Antes de intentar el asalto directo a este infierno en la tierra (un Hades tanto para japoneses como para norteamericanos), los aliados bombardearon la isla para “ablandar” (como se dice en lenguaje militar) a los defensores. Se prepararon cerca de unos 250000 hombres, doce portaaviones, 8 acorazados y otros 100 barcos de menor tonelaje. Los bombarderos B-17 descargaron miles de toneladas de bombas explosivas e incendiarias. Pero los japoneses no respondieron a la brutal agresión. Estaban agazapados en sus cubiles a la espera del desembarco de las tropas de infantería para hacer una escabechina entre ellos antes de entregar su vida por el dios viviente sobre la tierra, su empreador Hirohito.
Cuando los aliados desembarcaron en unas playas machacadas a conciencia por la artillería y la aviación, pensando que no había quedado bicho viviente que les hiciese frente, se encontraron con una defensa numantina que disparaba desde nadie sabía dónde, incrementando las bajas de los atacantes según progresaban con lentitud hacia el interior de la isla de Azufre. Tuvieron que acabar, uno a uno, con los puestos de tirador, utilizando morteros y lanzallamas, matando sin piedad a un enemigo oculto que no se rendía ni a tiros. En la celebrada serie Pacific, podemos contemplar escenas brutales de cómo los norteamericanos sacan de sus cuevas a los japoneses a base de lanzallamas. Los soldados nipones corrían abrasados y eran rematados por los invasores. La crueldad del combate fue indescriptible. Los americanos se sorprendieron de que el soldado japonés no se rindiese ante la manifiesta superioridad humana y material de los atacantes. Clint Eastwood realizó dos películas sobre la terrible batalla, una desde el punto de vista japonés, Cartas desde Iwo Jima, y otra desde el norteamericano, Banderas de nuestros padres. Esta última película del rocoso cineasta norteamericano se basa en la famosa fotografía de los marines plantando la bandera USA sobre la cumbre del monte Suribachi el 23 de febrero de 1945, tras cinco jornadas de enconada lucha palmo a palmo sobre un terreno volcánico. La foto es la segunda que tomaron los americanos, y se debe al corresponsal de guerra Joe Rosenthal, y que le valió el premio Pulitzer de periodismo. Esta foto se convirtió en el icono de la guerra del Pacífico.

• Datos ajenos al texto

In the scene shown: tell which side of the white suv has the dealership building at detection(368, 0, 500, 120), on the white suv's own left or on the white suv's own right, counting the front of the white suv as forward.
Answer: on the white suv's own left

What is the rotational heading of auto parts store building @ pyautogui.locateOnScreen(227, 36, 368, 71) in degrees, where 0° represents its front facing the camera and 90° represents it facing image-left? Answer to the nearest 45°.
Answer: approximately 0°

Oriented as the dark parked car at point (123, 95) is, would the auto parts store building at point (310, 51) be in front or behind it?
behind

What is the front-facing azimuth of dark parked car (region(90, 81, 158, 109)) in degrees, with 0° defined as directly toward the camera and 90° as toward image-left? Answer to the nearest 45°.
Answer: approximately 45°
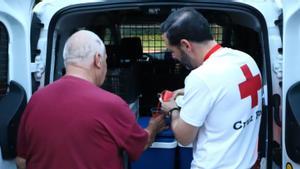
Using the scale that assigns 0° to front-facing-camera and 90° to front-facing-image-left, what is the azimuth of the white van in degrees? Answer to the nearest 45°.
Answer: approximately 180°

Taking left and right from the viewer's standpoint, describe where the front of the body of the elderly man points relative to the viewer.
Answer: facing away from the viewer and to the right of the viewer

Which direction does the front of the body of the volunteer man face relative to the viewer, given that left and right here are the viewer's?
facing away from the viewer and to the left of the viewer

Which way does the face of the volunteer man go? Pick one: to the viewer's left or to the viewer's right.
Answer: to the viewer's left
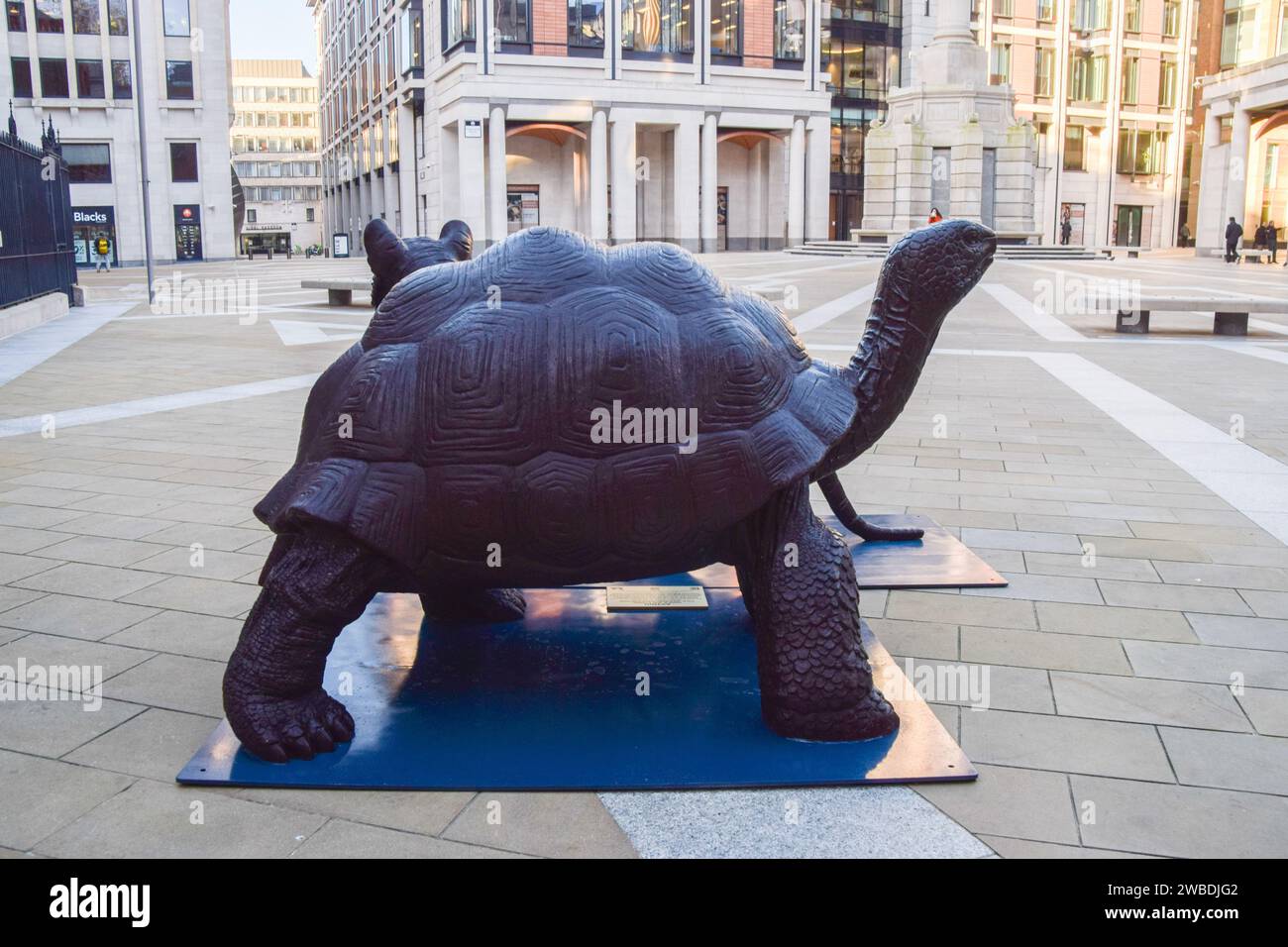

¿Qué había pasado con los tenaces defensores japoneses? Aunque habían perdido el monte Suribachi, donde estaba el cuartel general de su comandante, todavía aguantaron un mes más en el interior de cuevas y galerías hasta agorar sus reservas de víveres y municiones. Entonces el general Kuribayashi con los pocos hombres que le quedaban, decidió un ataque suicida katana reglamentaria en ristre los oficiales y con bayonetas los soldados, lanzándose monte abajo contra el aeropuerto. Los americanos acabaron con todos. La sangrienta batalla había terminado. Los japoneses perdieron a todos los defensores de Iwo Jima, y los norteamericanos, casi 6000 hombres.
La batalla de la isla de Azufre abrió las puertas de la invasión del Japón propiamente dicho, pero vista la resistencia a ultranza ofrecida por los recalcitrantes nipones en aquel minúsculo islote perdido de la mano de Dios, los estrategas americanos supusieron que la invasión de las principales islas japonesas iba a costar una miríada de bajas norteamericanas, algo que no iba a gustar nada de nada al contribuyente (y votante) estadounidense. Había que pensar en otro plan. La bomba atómica estaba ya en la mente de algunos gerifaltes, tanto políticos como militares.